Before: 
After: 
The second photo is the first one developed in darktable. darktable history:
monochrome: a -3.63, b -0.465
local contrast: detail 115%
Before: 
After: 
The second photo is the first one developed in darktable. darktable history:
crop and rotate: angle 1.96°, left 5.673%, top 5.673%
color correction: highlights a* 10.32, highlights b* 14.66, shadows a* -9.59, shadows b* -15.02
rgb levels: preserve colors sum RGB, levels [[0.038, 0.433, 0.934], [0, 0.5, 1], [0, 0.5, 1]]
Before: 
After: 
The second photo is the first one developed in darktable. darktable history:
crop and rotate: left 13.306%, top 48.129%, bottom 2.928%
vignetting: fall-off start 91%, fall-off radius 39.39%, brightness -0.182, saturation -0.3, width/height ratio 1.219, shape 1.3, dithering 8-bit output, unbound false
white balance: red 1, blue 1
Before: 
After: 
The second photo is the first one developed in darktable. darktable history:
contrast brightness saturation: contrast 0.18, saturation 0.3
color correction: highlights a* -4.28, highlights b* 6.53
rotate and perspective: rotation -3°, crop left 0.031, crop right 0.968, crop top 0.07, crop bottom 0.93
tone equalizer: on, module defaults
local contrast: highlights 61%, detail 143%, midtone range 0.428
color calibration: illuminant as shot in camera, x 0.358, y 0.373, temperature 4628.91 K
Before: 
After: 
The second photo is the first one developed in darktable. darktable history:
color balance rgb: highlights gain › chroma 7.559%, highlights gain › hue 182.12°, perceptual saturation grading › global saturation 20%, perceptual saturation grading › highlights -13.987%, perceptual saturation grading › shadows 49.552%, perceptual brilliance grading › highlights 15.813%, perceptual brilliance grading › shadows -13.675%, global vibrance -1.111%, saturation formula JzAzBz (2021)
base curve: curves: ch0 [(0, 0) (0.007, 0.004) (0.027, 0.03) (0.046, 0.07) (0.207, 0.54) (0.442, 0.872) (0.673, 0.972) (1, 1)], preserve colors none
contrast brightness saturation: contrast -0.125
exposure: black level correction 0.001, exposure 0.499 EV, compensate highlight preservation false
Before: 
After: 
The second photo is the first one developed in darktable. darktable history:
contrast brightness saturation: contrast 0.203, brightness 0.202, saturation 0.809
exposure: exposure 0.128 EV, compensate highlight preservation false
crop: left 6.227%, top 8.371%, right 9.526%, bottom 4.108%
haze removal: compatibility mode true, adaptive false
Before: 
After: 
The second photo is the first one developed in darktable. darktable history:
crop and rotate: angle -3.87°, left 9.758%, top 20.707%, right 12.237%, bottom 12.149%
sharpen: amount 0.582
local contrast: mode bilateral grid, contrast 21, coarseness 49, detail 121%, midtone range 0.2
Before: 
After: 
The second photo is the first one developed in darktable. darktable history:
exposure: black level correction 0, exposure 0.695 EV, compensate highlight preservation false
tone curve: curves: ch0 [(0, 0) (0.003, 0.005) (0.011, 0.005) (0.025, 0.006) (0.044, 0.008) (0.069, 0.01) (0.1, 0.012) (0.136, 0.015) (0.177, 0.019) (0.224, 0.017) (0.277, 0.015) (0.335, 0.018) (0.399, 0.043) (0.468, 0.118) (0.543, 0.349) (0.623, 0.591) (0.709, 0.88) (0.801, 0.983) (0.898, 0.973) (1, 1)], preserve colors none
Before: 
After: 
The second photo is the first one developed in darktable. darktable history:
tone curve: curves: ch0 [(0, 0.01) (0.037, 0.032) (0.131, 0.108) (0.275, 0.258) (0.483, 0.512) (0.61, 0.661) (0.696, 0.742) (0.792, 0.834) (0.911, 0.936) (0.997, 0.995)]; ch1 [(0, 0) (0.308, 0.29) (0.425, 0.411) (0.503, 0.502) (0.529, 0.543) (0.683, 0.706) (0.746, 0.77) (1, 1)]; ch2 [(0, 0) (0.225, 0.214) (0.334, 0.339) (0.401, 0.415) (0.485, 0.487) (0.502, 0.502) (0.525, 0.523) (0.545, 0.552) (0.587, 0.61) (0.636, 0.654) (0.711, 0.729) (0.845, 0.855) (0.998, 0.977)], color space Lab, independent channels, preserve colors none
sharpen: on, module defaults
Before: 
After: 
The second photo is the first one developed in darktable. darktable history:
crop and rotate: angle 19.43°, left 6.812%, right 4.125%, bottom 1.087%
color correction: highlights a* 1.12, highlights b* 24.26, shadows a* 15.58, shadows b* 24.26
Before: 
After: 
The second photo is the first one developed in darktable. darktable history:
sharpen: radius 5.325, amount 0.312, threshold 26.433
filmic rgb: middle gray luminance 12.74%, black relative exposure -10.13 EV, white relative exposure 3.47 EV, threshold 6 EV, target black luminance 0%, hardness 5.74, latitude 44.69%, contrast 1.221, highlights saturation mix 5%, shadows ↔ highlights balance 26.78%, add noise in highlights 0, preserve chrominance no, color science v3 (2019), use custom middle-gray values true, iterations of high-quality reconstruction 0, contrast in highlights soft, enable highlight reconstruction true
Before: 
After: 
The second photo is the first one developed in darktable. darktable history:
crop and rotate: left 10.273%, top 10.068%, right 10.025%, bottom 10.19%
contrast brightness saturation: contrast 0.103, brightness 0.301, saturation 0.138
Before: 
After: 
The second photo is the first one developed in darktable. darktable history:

....

Reproduce the data above line for line, without changing a single character.

Before: 
After: 
The second photo is the first one developed in darktable. darktable history:
monochrome: a -3.63, b -0.465
local contrast: detail 115%
Before: 
After: 
The second photo is the first one developed in darktable. darktable history:
crop and rotate: angle 1.96°, left 5.673%, top 5.673%
color correction: highlights a* 10.32, highlights b* 14.66, shadows a* -9.59, shadows b* -15.02
rgb levels: preserve colors sum RGB, levels [[0.038, 0.433, 0.934], [0, 0.5, 1], [0, 0.5, 1]]
Before: 
After: 
The second photo is the first one developed in darktable. darktable history:
crop and rotate: left 13.306%, top 48.129%, bottom 2.928%
vignetting: fall-off start 91%, fall-off radius 39.39%, brightness -0.182, saturation -0.3, width/height ratio 1.219, shape 1.3, dithering 8-bit output, unbound false
white balance: red 1, blue 1
Before: 
After: 
The second photo is the first one developed in darktable. darktable history:
contrast brightness saturation: contrast 0.18, saturation 0.3
color correction: highlights a* -4.28, highlights b* 6.53
rotate and perspective: rotation -3°, crop left 0.031, crop right 0.968, crop top 0.07, crop bottom 0.93
tone equalizer: on, module defaults
local contrast: highlights 61%, detail 143%, midtone range 0.428
color calibration: illuminant as shot in camera, x 0.358, y 0.373, temperature 4628.91 K
Before: 
After: 
The second photo is the first one developed in darktable. darktable history:
color balance rgb: highlights gain › chroma 7.559%, highlights gain › hue 182.12°, perceptual saturation grading › global saturation 20%, perceptual saturation grading › highlights -13.987%, perceptual saturation grading › shadows 49.552%, perceptual brilliance grading › highlights 15.813%, perceptual brilliance grading › shadows -13.675%, global vibrance -1.111%, saturation formula JzAzBz (2021)
base curve: curves: ch0 [(0, 0) (0.007, 0.004) (0.027, 0.03) (0.046, 0.07) (0.207, 0.54) (0.442, 0.872) (0.673, 0.972) (1, 1)], preserve colors none
contrast brightness saturation: contrast -0.125
exposure: black level correction 0.001, exposure 0.499 EV, compensate highlight preservation false
Before: 
After: 
The second photo is the first one developed in darktable. darktable history:
contrast brightness saturation: contrast 0.203, brightness 0.202, saturation 0.809
exposure: exposure 0.128 EV, compensate highlight preservation false
crop: left 6.227%, top 8.371%, right 9.526%, bottom 4.108%
haze removal: compatibility mode true, adaptive false
Before: 
After: 
The second photo is the first one developed in darktable. darktable history:
crop and rotate: angle -3.87°, left 9.758%, top 20.707%, right 12.237%, bottom 12.149%
sharpen: amount 0.582
local contrast: mode bilateral grid, contrast 21, coarseness 49, detail 121%, midtone range 0.2
Before: 
After: 
The second photo is the first one developed in darktable. darktable history:
exposure: black level correction 0, exposure 0.695 EV, compensate highlight preservation false
tone curve: curves: ch0 [(0, 0) (0.003, 0.005) (0.011, 0.005) (0.025, 0.006) (0.044, 0.008) (0.069, 0.01) (0.1, 0.012) (0.136, 0.015) (0.177, 0.019) (0.224, 0.017) (0.277, 0.015) (0.335, 0.018) (0.399, 0.043) (0.468, 0.118) (0.543, 0.349) (0.623, 0.591) (0.709, 0.88) (0.801, 0.983) (0.898, 0.973) (1, 1)], preserve colors none
Before: 
After: 
The second photo is the first one developed in darktable. darktable history:
tone curve: curves: ch0 [(0, 0.01) (0.037, 0.032) (0.131, 0.108) (0.275, 0.258) (0.483, 0.512) (0.61, 0.661) (0.696, 0.742) (0.792, 0.834) (0.911, 0.936) (0.997, 0.995)]; ch1 [(0, 0) (0.308, 0.29) (0.425, 0.411) (0.503, 0.502) (0.529, 0.543) (0.683, 0.706) (0.746, 0.77) (1, 1)]; ch2 [(0, 0) (0.225, 0.214) (0.334, 0.339) (0.401, 0.415) (0.485, 0.487) (0.502, 0.502) (0.525, 0.523) (0.545, 0.552) (0.587, 0.61) (0.636, 0.654) (0.711, 0.729) (0.845, 0.855) (0.998, 0.977)], color space Lab, independent channels, preserve colors none
sharpen: on, module defaults
Before: 
After: 
The second photo is the first one developed in darktable. darktable history:
crop and rotate: angle 19.43°, left 6.812%, right 4.125%, bottom 1.087%
color correction: highlights a* 1.12, highlights b* 24.26, shadows a* 15.58, shadows b* 24.26
Before: 
After: 
The second photo is the first one developed in darktable. darktable history:
sharpen: radius 5.325, amount 0.312, threshold 26.433
filmic rgb: middle gray luminance 12.74%, black relative exposure -10.13 EV, white relative exposure 3.47 EV, threshold 6 EV, target black luminance 0%, hardness 5.74, latitude 44.69%, contrast 1.221, highlights saturation mix 5%, shadows ↔ highlights balance 26.78%, add noise in highlights 0, preserve chrominance no, color science v3 (2019), use custom middle-gray values true, iterations of high-quality reconstruction 0, contrast in highlights soft, enable highlight reconstruction true
Before: 
After: 
The second photo is the first one developed in darktable. darktable history:
crop and rotate: left 10.273%, top 10.068%, right 10.025%, bottom 10.19%
contrast brightness saturation: contrast 0.103, brightness 0.301, saturation 0.138
Before: 
After: 
The second photo is the first one developed in darktable. darktable history:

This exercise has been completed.